Summary — HB 7064: “An Act Concerning Revisions to the Validating Act” (Public Act 25‑136)

Note: the enrolled bill text is not included in the materials you provided. This summary synthesizes the bill’s purpose, scope, legislative status, and likely effects based on the bill title, listed subject areas, and legislative history. For exact statutory language and precise effective dates, consult the text of Public Act 25‑136 on the Connecticut General Assembly or Secretary of the State website.

Purpose and intent

HB 7064 revises Connecticut’s “Validating Act” framework. Validating acts are statutory remedies that retroactively cure or confirm prior transactions, filings, instruments, or corporate acts that may have technical defects (e.g., improper execution, recording errors, organizational or procedural irregularities).
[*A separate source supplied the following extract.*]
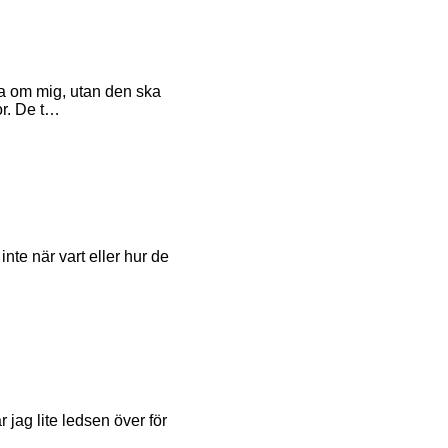
la om mig, utan den ska
r. De t…
inte när vart eller hur de
 jag lite ledsen över för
The intent is to reduce title uncertainty, preserve property and commercial transactions, and avoid litigation that arises from formal defects in deeds, mortgages, leases, powers of attorney, fiduciary acts, and business entity filings.

Legislative status and timeline

  • Introduced: February 24, 2025 (referred to Joint Committee on Judiciary)
  • Public hearing: February 26, 2025
  • Joint Favorable Substitute reported: April 4, 2025
  • Filed with LCO: April 7, 2025; referred to OLR & OFA April 15, 2025
  • House passed: May 13, 2025
  • Senate passed in concurrence: June 4, 2025
  • Transmitted to Secretary of the State and Governor: June 25, 2025
  • Signed by Governor: June 30, 2025 — enacted as Public Act 25‑136

Key topics and (probable) provisions

Based on the bill title and subject list, the act likely makes statutory changes affecting many areas of real estate and entity law:
- Conveyances and deeds — retroactive validation of deeds, cure for recording defects, clarification of title chain problems.
- Mortgages and leases — confirmation of mortgage or lease instruments where formal defects existed.
- Lis pendens — addressing defects in notices of pending actions and related title clouding.
- Fiduciaries and powers of attorney — validation of actions taken by executors, trustees, guardians or agents when procedural requirements were deficient.
- Business entities — validation of acts or filings by limited liability companies, limited partnerships, general partnerships and foreign limited liability partnerships (e.g., defective formation or execution of documents).
- Partnerships and corporate actions — curing procedural irregularities in partner or member approvals, transfers, or filings that affect third‑party rights.
- Procedural mechanisms — likely sets standards for when validation applies, who is bound, and possibly provides a process for affected parties to object or seek court confirmation.

Who is affected

  • Property owners, purchasers, renters, landlords
  • Lenders, mortgagors, title insurers
  • Fiduciaries (executors, trustees, guardians) and agents under powers of attorney
  • Business entities (LLCs, LPs, partnerships) and their transferees
  • Courts and registries that process instruments and filings

Practical impact

If typical validating provisions were adopted, the Act is intended to:
- Reduce title defects and litigation by curing technical errors retroactively
- Increase certainty for real estate and commercial transactions
- Protect third parties who relied on recorded instruments or corporate acts in good faith

Next steps / where to find the law

For the precise text, effective date(s), and any limits, exceptions, or procedural details (e.g., whether validation is absolute or subject to claims, deadlines for challenges, or required notices), consult:
- Public Act 25‑136 (enrolled act) posted by the Connecticut General Assembly or Secretary of the State.
- Office of Legislative Research and Office of Fiscal Analysis reports prepared during markup.

Compiled from official sources — confirm details with the bill’s official record.